A senior Pentagon official who read the report and provided details in exchange for anonymity noted that the Navy investigation found the simultaneous suicides to be acts of ``defiance and martyrdom.''

The criminal investigative service had yet to release the report, even a censored version which was circulating at the Pentagon on Friday.

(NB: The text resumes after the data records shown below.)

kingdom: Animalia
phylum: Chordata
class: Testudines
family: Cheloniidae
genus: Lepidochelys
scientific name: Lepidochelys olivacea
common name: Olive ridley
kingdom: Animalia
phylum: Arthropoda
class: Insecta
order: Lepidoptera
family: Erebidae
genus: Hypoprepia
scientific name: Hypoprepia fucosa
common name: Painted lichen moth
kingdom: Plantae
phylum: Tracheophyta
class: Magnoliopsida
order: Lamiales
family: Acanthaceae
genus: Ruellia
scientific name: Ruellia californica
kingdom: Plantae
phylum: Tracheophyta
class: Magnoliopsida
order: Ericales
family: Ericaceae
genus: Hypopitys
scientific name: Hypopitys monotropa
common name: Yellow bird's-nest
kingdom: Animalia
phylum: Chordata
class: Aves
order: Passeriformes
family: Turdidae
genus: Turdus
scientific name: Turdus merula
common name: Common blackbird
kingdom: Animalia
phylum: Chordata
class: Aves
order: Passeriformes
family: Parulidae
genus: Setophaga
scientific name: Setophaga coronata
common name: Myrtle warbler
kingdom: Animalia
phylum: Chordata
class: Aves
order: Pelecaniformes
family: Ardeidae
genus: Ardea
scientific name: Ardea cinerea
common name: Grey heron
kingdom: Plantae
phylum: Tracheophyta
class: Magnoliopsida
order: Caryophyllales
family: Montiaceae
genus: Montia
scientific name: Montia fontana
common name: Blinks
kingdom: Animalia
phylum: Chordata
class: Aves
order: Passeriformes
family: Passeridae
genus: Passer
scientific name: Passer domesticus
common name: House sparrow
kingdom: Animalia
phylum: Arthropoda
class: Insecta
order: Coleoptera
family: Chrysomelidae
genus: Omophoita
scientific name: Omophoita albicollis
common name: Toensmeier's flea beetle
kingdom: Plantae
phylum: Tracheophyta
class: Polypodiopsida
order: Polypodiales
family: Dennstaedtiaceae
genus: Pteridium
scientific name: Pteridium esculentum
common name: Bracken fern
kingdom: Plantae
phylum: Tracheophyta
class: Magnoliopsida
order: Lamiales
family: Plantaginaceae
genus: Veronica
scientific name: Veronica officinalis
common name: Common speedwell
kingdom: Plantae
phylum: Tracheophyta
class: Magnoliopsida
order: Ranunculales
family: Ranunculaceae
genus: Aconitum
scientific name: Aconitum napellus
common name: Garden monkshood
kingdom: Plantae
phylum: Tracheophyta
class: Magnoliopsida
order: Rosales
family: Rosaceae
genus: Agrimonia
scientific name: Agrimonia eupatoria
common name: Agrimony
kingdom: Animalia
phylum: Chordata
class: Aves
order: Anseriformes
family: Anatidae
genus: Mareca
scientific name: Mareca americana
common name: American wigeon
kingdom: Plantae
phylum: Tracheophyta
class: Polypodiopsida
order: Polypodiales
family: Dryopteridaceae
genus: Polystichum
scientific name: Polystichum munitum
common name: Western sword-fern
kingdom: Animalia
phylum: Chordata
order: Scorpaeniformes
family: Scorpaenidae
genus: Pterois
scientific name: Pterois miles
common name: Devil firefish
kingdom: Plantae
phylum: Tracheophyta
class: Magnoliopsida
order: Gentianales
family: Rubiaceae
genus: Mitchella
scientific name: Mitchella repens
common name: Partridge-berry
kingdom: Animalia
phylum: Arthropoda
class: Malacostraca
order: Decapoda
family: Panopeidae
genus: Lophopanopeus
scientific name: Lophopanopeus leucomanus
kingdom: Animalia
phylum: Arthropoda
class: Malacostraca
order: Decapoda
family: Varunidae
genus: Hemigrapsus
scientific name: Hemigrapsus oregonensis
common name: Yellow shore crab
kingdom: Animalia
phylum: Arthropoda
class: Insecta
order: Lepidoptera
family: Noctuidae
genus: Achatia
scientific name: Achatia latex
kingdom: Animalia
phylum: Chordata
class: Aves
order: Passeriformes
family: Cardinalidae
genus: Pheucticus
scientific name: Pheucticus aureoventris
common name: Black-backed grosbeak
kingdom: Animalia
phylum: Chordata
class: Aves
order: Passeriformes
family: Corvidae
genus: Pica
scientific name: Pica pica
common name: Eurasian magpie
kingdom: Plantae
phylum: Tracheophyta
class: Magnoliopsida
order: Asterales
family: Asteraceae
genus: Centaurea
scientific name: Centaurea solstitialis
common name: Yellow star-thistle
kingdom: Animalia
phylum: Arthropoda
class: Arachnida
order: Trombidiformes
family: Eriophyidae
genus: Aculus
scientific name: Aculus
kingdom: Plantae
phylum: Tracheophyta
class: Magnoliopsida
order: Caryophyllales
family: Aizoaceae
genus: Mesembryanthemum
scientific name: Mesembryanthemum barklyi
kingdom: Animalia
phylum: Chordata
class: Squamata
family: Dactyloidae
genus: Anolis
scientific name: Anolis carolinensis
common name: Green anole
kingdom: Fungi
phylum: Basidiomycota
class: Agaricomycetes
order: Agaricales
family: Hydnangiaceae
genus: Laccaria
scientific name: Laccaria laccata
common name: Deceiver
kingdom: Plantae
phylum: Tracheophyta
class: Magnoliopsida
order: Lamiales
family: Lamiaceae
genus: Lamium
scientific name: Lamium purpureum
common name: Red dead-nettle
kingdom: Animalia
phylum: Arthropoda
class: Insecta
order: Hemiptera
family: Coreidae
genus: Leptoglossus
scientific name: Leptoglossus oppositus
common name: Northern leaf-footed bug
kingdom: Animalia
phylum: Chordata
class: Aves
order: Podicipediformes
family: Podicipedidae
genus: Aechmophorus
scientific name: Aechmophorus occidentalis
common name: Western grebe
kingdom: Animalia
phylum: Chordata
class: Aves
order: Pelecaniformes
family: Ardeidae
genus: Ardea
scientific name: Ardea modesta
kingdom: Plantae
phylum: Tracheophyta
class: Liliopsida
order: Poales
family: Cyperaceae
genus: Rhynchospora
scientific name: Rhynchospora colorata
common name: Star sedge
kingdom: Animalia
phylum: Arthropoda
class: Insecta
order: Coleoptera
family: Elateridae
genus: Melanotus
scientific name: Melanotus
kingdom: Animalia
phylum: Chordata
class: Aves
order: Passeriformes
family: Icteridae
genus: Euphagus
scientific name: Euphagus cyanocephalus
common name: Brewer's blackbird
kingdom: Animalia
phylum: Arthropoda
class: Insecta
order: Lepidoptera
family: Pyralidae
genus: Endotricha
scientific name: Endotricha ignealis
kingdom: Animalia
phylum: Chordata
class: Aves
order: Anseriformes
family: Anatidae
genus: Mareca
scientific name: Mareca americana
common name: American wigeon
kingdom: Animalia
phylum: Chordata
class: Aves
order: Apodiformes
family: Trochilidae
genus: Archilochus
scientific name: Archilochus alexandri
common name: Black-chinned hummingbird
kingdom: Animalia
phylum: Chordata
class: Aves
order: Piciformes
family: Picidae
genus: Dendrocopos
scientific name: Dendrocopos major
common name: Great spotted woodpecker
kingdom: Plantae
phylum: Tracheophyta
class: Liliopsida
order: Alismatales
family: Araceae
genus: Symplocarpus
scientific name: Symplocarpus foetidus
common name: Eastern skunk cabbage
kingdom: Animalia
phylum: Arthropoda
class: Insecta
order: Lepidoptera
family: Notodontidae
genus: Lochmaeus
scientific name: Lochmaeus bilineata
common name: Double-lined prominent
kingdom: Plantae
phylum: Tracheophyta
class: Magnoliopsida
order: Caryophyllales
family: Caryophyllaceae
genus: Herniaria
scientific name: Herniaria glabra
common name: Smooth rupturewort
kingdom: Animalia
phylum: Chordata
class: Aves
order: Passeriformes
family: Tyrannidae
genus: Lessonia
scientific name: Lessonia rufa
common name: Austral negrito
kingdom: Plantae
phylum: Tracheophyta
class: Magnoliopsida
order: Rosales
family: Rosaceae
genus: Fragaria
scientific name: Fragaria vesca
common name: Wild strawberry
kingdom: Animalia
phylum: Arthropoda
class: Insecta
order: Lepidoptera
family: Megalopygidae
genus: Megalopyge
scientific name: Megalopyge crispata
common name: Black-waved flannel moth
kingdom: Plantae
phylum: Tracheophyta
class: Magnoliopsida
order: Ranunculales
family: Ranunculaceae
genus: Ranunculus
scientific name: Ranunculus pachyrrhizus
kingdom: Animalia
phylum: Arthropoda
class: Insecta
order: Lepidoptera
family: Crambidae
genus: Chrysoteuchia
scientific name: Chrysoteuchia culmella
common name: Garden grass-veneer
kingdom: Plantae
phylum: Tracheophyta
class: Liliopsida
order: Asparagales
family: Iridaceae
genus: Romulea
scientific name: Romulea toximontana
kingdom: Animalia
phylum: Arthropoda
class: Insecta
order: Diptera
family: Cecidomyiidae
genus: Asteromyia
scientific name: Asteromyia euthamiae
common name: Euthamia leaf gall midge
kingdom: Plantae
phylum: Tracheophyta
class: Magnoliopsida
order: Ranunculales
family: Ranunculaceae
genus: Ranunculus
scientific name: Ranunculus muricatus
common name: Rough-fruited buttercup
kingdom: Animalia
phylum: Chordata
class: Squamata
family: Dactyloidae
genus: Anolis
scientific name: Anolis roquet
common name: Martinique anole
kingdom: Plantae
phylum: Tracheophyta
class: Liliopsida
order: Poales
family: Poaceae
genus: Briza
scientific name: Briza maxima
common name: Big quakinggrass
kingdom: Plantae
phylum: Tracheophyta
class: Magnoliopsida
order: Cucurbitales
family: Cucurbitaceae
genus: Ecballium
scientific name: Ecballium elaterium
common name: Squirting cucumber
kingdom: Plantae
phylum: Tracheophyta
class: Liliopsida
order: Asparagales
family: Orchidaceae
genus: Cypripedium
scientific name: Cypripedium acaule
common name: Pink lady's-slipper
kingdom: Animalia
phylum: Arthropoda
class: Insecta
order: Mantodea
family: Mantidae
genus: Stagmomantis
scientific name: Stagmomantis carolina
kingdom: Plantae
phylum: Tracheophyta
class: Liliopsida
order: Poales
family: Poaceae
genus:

But the official offered these excerpts from notes found in each man's pocket and elaborated on in more detailed suicide notes in their cell.

One detainee: ``I did not like the tube in my mouth, now go ahead now accept the rope in my neck.''

At Guantánamo, a detainee protesting his confinement by refusing to eat is force-fed by snaking a tube up his nose, down the back of his throat and into his stomach.

Second detainee: ``I turned in my Koran not insult. . . Now I'm turning in my body and sacred are so you not insult it.''

Third detainee: ``I left out of the cage despite of you.''

Unclear Friday was whether the report quoted awkward Arabic-English translations of the detainees' notes, or the men had written in crude English.

The NCIS statement, which declared the investigation closed, said a redacted version would be posted on a Department of Defense website ``in the near future.''

'The manner of death for all detainees was determined to be suicide and the cause of death was determined to be by hanging, the medical term being ``mechanical asphyxia,' '' said the NCIS statement.

It did not, however, say when in the past two years that investigators concluded the deaths were suicide.

It took the agency more than two years to close the investigation in part because investigators were considering whether a fellow prisoner ``was directing detainees to commit suicide.''

As part of the investigation, the statement said, guards seized 1,065 pounds of documents from various prisoners. They had to be read by an independent team of linguists and investigators created by the agency to avoid violating privileged communications between Camp Delta detainees and their U.S. attorneys.